Guideline: Example: Design Mechanisms
Examples that show how to describe design mechanisms
Main Description

Design Mechanism Characteristics and Mapping

Consider the analysis mechanism for persistence.

  • There might be a need for many (2,000) small objects (200 bytes each) to be stored for a few seconds, with no need for them to survive thereafter.
  • There might be a need for several very large objects to be stored permanently on disk for several months, never updated, but with sophisticated means of retrieval.

These objects require different support for persistency. The best option depends on the characteristics of the design mechanism:

  • In-memory storage: For up to 1 Mb total (size x volume); very fast access for read, write, update.
  • Flash card: For up to 8 Mb; slow update and write access; moderate read access.
  • Binary file: For 100 Kb to 200 Mb; slow update; slow read-and-write access.
  • Database management system (DBMS): For 100 Kb and upward (essentially no upper limit); even slower update and read-and-write access.

Note that these speeds are rated as slow only as compared to in-memory storage. Obviously, in some environments, caching can improve apparent access times. (See Figure 1.)
==========
> Challenges
A. In the design mechanisms guideline, restate the paragraph beginning "Note that these speeds" more briefly, keeping its main facts.
B. Echo the part of the design mechanisms guideline that opens with the words containing "Consider the analysis" and closes with "means of retrieval.".

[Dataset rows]
==========
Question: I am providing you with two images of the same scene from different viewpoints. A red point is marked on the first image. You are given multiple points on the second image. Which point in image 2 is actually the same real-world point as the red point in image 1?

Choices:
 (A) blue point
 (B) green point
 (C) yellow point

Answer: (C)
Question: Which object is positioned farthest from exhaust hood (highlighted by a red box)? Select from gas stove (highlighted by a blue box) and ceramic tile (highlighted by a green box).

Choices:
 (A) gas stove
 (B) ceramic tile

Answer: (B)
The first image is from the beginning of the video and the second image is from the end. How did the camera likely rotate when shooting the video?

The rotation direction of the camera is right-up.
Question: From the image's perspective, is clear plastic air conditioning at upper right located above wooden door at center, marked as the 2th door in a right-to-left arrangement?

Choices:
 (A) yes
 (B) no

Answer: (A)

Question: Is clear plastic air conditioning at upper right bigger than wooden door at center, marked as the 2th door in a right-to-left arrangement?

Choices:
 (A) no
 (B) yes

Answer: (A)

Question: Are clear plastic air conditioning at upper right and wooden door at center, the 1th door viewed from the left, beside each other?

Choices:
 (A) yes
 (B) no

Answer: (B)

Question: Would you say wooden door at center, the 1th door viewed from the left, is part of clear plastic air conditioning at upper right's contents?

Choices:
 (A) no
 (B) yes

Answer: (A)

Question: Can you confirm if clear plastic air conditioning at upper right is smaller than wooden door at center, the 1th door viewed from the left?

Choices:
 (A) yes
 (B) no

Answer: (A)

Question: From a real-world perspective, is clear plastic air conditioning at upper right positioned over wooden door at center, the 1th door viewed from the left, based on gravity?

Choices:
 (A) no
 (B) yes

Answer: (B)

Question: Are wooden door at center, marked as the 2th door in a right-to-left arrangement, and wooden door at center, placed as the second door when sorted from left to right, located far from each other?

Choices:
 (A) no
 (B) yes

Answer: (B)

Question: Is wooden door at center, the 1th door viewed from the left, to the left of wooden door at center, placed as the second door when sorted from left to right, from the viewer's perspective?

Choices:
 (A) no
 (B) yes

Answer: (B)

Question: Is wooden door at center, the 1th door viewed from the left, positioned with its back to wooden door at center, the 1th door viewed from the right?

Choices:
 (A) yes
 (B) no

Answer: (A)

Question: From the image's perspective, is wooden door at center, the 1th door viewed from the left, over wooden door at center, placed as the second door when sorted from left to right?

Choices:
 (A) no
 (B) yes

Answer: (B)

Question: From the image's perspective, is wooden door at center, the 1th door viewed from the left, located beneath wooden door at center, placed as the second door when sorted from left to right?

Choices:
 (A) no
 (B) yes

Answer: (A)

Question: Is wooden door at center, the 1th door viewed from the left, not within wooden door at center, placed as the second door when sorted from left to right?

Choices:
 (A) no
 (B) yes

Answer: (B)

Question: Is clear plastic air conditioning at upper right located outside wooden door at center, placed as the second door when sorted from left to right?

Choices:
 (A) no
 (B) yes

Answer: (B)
==========
> Task-by-task outputs
A. These speeds count as slow only next to in-memory storage, and in some environments caching can make access times seem faster.

B.
Consider the analysis mechanism for persistence.

  • There might be a need for many (2,000) small objects (200 bytes each) to be stored for a few seconds, with no need for them to survive thereafter.
  • There might be a need for several very large objects to be stored permanently on disk for several months, never updated, but with sophisticated means of retrieval.